The Ultimate Machine Learning Hotbed
Cloud computing not only allows businesses to provide cheaper, faster, and much more scalable services — but inaddition it changes the nature and scope of what companies can actually achieve. As cloud technologies be widespread and ever-easier to use, the workloads predictably become more ambitious.
Speaking of ambition, many businesses have put artificial intelligence (both creating it and benefiting from it) at the top of these wish lists.
From diagnosing illnesses and pinpointing Earth-like planets to autonomous cars and language translation, the potential of machine learning outperforming humans on specific tasks will carry on to develop and grow over the coming years.

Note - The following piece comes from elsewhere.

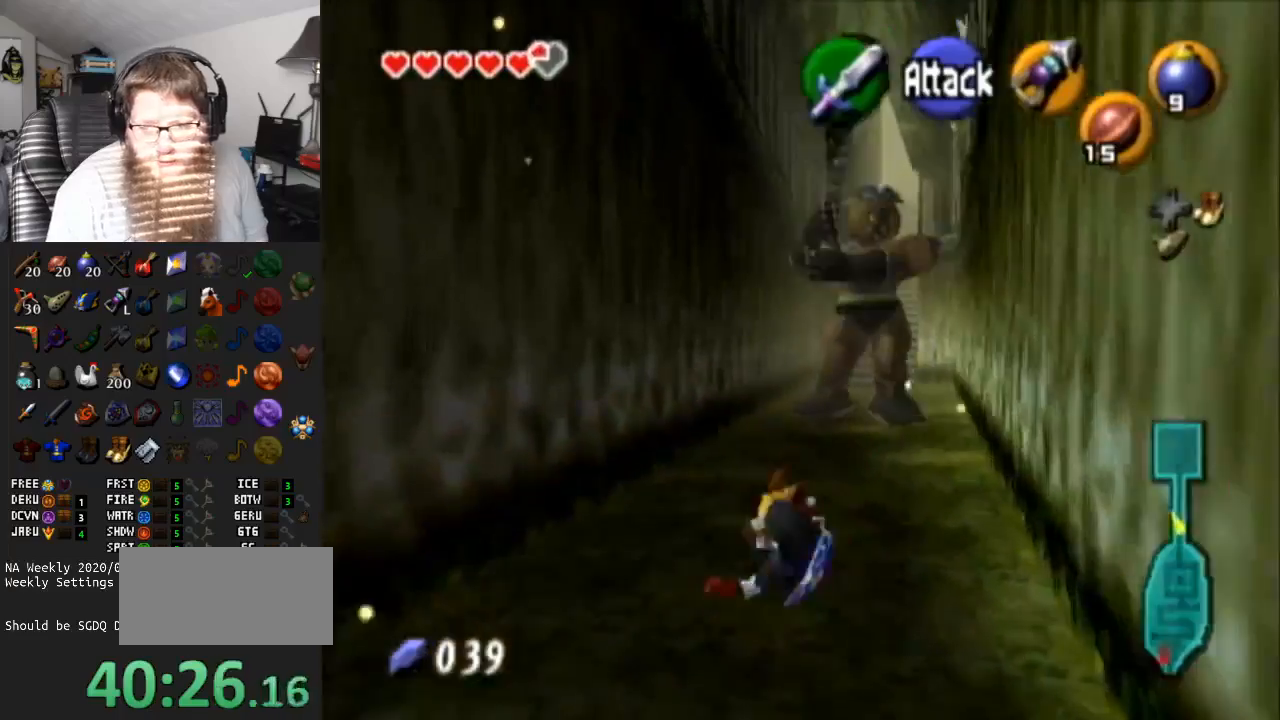
{"buttons": [], "left_stick": "up", "right_stick": "center", "events": []}
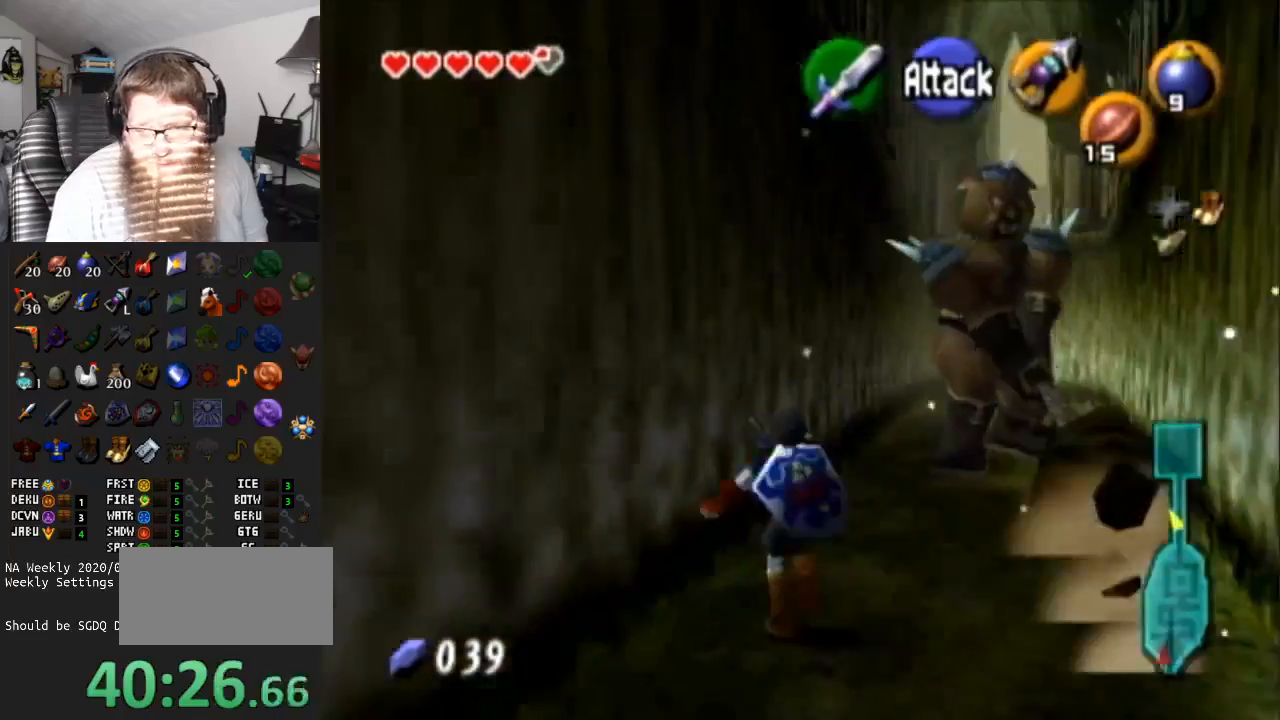
{"buttons": [], "left_stick": "up", "right_stick": "center", "events": []}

That said, in the event that you ask Google AI lead, Jeff Dean, the current method of beginning scratch on every project needs to change yesterday. Jeff envisions replacing the current atomic, unit-based types of ML with one multi-functional model. This model could be inactive the majority of the time but would build upon previous relevant learning whenever called upon to carry out a fresh task.
As Dean explained in a recent Keynote, this would more closely resemble adult human learning instead of the types of today, which he compares to the lengthy, inefficient process of infant learning.
There are sure to be a plethora of challenges on the road ahead, but as the cloud continues to expand to be able to attract more companies, the quantity of developers rising to meet those challenges will grow in kind.
Still, no one will really understand what that future will look like until it’s actually here. Just be ready to be awed, excited, and maybe a good little terrified by the sheer scope and scale of so what can (and will) be achieved in the 2020s.